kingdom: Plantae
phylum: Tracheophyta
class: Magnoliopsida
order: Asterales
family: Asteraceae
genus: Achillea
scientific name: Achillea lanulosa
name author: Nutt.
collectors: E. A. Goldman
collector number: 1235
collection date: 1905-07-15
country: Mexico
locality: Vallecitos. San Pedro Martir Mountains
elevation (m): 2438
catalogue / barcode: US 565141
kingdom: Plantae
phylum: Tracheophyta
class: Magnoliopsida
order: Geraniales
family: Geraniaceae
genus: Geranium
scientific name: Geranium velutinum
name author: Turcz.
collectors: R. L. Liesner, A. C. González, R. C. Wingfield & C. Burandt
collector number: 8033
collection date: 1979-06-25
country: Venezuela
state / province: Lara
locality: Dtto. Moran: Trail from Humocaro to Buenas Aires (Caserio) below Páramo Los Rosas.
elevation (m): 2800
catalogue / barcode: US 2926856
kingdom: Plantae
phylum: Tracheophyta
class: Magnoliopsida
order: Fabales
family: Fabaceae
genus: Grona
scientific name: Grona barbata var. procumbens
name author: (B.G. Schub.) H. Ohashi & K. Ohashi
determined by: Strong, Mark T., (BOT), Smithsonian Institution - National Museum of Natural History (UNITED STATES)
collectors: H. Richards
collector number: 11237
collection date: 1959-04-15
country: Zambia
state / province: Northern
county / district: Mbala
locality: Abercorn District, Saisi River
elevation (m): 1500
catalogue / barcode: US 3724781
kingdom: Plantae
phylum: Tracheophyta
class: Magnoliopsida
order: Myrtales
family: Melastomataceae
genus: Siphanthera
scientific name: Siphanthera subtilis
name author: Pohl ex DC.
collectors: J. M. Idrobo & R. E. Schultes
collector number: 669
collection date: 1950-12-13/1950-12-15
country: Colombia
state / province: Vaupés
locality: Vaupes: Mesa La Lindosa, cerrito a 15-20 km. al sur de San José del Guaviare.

## [Task requirements]
Put the lines from the one with "family: Fabaceae" up to and including the one with "determined by: Strong, Mark" into a Markdown table with the columns No. and Line, numbering each row and leaving out blank lines.

## [Answer to the exercise]
| No. | Line |
|---|---|
| 1 | family: Fabaceae |
| 2 | genus: Grona |
| 3 | scientific name: Grona barbata var. procumbens |
| 4 | name author: (B.G. Schub.) H. Ohashi & K. Ohashi |
| 5 | determined by: Strong, Mark T., (BOT), Smithsonian Institution - National Museum of Natural History (UNITED STATES) |